Boxed beef closed mixed – lower on Choice and firm on Select – on light to moderate demand and offerings.  Choice closed $1.40 lower at $231.84 and Select closed $.38 higher at $212.29.  The Choice/Select spread closed at $19.55.   Estimated cattle slaughter is 110,000 head – down 8,000 on the week and down 10,000 on the year. 

Except the nearby contract, lean hog futures closed higher on strength in the cash trade and hopes that demand for US pork on the global market will see a significant increase.  December lean hogs closed $.20 lower at $60.82 and February lean hogs closed $.07 higher at $67.82. 

Cash hogs closed firm to higher with solid negotiated purchase numbers.  Packers bid up to move their desired numbers in this shortened holiday week.  The industry is still looking for significant demand increases for US pork on the global market.  If that is realized, there is a huge potential for prices to move steadily higher.  But, until then, the heavy supplies will limit the cash market’s ability to move higher for any prolonged period of time.  Barrows and gilts at the Iowa/Southern Minnesota closed $1.24 higher for a weighted average of $42.49; the Western Corn Belt closed $1.11 higher for an average of $42.47; the Eastern Corn Belt had no comparison but a weighted average of $42.55; and the National Daily Direct closed $.68 higher with a base range of $40 to $43 for a weighted average of $42.47. 
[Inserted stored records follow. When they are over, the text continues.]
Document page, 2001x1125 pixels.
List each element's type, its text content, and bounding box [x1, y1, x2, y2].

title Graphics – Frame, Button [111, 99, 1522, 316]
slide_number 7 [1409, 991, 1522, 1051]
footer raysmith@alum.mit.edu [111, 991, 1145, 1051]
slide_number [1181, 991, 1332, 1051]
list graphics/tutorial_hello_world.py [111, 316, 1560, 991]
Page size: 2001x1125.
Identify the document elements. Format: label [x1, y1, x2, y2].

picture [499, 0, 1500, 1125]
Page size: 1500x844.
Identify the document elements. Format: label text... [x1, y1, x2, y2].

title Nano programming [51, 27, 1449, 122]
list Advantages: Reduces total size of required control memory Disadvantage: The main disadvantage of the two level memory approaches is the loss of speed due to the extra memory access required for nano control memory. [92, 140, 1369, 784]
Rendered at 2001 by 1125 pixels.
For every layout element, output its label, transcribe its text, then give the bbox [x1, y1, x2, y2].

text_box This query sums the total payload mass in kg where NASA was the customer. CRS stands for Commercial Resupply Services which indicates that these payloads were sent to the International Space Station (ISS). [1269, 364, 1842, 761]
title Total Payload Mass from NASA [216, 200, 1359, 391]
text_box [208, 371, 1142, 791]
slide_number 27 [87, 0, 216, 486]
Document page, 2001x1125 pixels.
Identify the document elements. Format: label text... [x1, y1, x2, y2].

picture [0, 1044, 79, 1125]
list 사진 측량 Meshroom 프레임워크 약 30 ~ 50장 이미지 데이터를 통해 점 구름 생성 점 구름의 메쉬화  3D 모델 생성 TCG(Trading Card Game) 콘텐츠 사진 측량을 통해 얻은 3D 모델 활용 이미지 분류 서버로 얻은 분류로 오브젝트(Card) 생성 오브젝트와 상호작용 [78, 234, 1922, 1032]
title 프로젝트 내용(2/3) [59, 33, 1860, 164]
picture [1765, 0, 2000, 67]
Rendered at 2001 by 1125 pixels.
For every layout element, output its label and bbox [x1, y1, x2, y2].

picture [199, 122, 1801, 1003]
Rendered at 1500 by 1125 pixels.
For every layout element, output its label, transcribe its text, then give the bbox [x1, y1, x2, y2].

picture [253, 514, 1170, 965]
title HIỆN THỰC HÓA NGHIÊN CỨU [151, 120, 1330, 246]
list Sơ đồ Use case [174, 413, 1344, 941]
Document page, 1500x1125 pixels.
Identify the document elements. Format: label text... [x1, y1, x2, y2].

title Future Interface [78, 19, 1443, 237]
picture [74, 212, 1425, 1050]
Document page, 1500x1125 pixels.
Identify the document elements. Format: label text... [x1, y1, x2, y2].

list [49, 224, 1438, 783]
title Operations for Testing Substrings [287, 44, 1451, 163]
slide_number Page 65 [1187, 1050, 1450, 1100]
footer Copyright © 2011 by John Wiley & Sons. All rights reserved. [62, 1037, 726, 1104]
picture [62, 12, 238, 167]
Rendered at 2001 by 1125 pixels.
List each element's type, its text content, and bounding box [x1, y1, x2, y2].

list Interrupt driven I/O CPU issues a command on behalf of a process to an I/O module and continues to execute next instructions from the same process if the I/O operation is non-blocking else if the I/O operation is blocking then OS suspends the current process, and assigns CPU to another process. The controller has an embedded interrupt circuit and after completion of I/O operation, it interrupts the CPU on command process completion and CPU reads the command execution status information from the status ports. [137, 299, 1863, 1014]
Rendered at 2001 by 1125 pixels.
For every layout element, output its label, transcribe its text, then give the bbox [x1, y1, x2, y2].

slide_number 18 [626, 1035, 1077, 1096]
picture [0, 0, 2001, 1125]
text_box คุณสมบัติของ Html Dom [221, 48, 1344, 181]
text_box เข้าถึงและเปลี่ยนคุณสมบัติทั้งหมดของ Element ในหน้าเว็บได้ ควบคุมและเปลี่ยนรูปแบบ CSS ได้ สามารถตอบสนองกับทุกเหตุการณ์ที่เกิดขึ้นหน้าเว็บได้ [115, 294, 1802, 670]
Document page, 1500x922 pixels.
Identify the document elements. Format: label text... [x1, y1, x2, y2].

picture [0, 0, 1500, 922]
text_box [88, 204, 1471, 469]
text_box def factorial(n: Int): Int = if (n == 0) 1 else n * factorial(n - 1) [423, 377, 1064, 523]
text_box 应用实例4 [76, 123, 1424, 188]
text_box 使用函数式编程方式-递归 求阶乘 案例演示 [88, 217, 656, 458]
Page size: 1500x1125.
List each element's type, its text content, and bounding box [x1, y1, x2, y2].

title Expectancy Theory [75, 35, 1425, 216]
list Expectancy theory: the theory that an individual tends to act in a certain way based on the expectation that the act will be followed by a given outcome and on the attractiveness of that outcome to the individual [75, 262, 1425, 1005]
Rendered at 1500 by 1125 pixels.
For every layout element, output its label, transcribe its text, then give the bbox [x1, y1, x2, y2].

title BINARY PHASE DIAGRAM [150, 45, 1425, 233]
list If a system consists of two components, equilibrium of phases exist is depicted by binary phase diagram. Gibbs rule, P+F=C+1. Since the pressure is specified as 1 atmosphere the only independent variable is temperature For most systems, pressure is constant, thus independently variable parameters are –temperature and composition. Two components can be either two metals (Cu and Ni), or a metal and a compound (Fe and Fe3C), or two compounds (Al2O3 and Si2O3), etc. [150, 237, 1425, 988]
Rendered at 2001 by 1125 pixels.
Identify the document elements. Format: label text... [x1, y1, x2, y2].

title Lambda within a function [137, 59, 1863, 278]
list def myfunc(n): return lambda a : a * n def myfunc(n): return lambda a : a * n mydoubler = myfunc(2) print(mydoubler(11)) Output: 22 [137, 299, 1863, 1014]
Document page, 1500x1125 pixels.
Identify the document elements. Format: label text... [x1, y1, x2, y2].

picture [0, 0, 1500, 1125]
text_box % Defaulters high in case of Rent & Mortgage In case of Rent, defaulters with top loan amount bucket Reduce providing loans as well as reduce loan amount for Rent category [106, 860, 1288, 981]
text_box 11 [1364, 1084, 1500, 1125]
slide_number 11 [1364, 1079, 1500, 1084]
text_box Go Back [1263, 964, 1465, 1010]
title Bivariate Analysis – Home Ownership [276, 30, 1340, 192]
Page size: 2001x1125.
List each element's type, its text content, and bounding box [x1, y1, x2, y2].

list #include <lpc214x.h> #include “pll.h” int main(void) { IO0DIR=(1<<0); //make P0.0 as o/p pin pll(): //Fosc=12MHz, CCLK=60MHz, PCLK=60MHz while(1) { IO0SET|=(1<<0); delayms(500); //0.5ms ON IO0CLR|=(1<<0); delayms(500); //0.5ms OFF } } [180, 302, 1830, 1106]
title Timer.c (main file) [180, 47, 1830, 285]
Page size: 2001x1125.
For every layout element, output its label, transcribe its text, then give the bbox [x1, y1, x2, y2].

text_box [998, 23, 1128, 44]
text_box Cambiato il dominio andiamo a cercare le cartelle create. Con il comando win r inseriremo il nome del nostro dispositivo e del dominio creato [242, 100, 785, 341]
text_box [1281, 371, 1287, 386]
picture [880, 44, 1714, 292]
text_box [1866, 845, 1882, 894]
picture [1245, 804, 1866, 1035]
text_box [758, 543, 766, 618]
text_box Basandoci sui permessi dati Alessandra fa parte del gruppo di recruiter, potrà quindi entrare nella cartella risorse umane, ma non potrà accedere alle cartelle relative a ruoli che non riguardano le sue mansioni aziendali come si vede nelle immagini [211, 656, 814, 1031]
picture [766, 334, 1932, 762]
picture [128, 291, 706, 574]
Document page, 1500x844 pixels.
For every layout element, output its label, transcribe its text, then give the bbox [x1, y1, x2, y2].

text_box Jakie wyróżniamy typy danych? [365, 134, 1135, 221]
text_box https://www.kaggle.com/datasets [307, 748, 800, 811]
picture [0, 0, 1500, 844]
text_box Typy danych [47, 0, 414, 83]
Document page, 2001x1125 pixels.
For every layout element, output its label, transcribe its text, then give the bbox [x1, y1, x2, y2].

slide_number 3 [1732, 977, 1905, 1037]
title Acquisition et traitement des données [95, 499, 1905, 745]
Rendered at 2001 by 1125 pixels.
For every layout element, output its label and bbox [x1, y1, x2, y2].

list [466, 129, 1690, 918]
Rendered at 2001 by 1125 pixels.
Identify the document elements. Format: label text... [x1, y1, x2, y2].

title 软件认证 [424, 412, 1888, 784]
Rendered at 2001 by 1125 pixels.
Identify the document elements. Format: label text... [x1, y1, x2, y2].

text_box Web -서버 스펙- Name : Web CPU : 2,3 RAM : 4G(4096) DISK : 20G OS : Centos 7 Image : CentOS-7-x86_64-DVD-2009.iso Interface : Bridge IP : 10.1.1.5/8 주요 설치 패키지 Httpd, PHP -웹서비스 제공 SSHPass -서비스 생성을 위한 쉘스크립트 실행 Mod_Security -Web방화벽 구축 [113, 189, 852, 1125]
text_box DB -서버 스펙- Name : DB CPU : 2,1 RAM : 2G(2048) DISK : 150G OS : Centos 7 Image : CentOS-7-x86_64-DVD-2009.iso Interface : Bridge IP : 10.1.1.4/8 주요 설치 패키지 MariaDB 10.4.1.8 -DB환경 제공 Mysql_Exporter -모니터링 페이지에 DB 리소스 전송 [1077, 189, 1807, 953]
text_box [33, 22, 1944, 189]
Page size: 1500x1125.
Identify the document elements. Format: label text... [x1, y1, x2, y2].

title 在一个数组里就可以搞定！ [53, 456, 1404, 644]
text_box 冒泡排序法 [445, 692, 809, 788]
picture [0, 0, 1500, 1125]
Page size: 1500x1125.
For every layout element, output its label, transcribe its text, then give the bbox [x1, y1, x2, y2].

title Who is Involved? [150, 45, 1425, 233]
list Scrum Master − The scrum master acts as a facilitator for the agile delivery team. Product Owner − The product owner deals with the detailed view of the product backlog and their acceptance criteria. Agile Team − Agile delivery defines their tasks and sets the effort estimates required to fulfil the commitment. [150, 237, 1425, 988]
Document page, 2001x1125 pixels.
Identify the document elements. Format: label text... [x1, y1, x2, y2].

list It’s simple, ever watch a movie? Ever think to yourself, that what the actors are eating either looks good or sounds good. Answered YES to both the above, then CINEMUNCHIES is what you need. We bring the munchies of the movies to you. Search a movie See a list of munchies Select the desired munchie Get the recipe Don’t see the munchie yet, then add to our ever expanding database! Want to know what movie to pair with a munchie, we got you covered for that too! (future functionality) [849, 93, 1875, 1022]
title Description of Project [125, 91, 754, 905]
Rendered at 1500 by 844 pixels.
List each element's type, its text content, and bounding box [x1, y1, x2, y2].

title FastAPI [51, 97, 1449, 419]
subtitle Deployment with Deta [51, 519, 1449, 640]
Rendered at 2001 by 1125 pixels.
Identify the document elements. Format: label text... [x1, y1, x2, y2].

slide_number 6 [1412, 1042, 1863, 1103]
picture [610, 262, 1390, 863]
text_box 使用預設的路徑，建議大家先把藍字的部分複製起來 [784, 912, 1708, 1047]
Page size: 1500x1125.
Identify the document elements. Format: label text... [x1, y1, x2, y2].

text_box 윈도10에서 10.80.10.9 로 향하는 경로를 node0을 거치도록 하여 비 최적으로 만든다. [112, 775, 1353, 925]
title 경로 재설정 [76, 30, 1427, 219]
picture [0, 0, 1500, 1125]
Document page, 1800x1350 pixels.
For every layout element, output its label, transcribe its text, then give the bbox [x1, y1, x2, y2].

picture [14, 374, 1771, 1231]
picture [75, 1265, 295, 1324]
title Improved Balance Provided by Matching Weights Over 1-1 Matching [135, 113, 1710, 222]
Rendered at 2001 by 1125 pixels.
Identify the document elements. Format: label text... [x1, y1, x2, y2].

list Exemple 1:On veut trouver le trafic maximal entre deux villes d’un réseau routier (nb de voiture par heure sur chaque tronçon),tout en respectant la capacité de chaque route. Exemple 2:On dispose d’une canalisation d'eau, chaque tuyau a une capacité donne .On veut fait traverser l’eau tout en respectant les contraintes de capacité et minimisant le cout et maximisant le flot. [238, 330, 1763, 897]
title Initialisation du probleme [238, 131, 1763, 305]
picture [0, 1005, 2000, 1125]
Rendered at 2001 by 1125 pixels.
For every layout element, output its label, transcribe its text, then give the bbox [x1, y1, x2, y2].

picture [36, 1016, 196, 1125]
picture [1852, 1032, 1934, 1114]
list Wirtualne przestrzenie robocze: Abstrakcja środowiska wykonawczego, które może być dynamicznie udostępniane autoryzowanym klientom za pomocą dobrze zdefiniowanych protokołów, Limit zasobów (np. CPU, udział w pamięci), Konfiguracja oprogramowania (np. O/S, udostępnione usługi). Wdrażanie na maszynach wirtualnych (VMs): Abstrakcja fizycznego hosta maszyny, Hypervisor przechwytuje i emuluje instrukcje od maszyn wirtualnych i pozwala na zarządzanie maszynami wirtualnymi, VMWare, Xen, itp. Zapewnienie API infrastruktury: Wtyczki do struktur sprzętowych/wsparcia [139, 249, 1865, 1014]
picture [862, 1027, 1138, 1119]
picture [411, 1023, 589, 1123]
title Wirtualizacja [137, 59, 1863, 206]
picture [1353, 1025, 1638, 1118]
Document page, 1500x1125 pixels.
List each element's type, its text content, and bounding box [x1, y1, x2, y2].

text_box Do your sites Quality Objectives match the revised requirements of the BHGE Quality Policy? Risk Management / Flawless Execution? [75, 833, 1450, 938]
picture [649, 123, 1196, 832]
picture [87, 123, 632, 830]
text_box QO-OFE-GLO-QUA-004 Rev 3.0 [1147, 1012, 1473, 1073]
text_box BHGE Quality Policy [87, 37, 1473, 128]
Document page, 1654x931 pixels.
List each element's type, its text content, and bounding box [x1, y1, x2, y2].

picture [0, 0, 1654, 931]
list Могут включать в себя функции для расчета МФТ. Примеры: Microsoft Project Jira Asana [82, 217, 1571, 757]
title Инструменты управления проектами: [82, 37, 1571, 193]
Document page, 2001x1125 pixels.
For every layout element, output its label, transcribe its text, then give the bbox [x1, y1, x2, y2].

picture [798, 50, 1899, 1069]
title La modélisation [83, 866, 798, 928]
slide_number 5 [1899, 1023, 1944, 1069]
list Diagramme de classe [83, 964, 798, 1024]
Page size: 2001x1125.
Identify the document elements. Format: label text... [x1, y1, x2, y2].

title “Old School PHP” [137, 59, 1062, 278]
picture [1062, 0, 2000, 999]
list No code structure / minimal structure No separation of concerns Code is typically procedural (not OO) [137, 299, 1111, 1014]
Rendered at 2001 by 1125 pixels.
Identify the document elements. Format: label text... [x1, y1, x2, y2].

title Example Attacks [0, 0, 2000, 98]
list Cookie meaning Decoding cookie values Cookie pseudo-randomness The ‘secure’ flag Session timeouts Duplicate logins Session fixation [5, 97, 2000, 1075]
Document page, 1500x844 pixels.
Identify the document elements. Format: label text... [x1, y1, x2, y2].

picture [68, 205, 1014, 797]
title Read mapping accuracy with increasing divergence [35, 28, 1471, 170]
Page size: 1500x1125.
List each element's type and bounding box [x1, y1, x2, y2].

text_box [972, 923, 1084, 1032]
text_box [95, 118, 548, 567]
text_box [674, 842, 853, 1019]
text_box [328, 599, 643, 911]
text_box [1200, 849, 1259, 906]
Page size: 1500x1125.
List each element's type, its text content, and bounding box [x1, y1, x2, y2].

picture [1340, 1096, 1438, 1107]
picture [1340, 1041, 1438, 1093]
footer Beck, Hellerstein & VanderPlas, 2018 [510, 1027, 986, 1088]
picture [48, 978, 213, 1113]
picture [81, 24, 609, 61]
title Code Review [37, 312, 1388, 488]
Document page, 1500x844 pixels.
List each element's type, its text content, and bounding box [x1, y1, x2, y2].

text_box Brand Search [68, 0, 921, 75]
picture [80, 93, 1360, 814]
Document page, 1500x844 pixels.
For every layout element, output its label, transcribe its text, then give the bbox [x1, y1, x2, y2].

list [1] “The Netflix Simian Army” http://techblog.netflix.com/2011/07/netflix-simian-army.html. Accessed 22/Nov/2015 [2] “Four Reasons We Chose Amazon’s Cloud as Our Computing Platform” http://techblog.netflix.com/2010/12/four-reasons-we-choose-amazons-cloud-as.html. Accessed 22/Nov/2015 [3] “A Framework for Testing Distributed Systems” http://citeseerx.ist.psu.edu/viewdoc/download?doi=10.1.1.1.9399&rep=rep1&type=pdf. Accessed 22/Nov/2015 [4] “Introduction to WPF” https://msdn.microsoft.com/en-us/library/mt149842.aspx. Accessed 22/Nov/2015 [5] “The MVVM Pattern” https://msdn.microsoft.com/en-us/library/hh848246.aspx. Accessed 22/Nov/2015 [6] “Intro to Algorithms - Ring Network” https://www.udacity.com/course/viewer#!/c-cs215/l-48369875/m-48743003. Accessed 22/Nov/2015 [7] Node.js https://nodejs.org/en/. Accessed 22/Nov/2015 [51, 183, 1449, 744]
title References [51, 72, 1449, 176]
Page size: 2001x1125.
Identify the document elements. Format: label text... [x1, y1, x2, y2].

Butcher hog prices at the Midwest cash markets are steady at $33.  At Illinois, slaughter sow prices were steady at $23 to $34 with moderate demand for moderate offerings. Barrow and gilt prices were steady at $25 to $30 with moderate demand for moderate offerings.   

Pork values ended the day lower – down $1.75 at $82.26.  Picnics, loins, and ribs were all sharply lower.  Hams and butts were weak to lower.  Bellies closed higher.  Estimated hog slaughter is 495,000 head – up 1,000 on the week and up 24,000 on the year.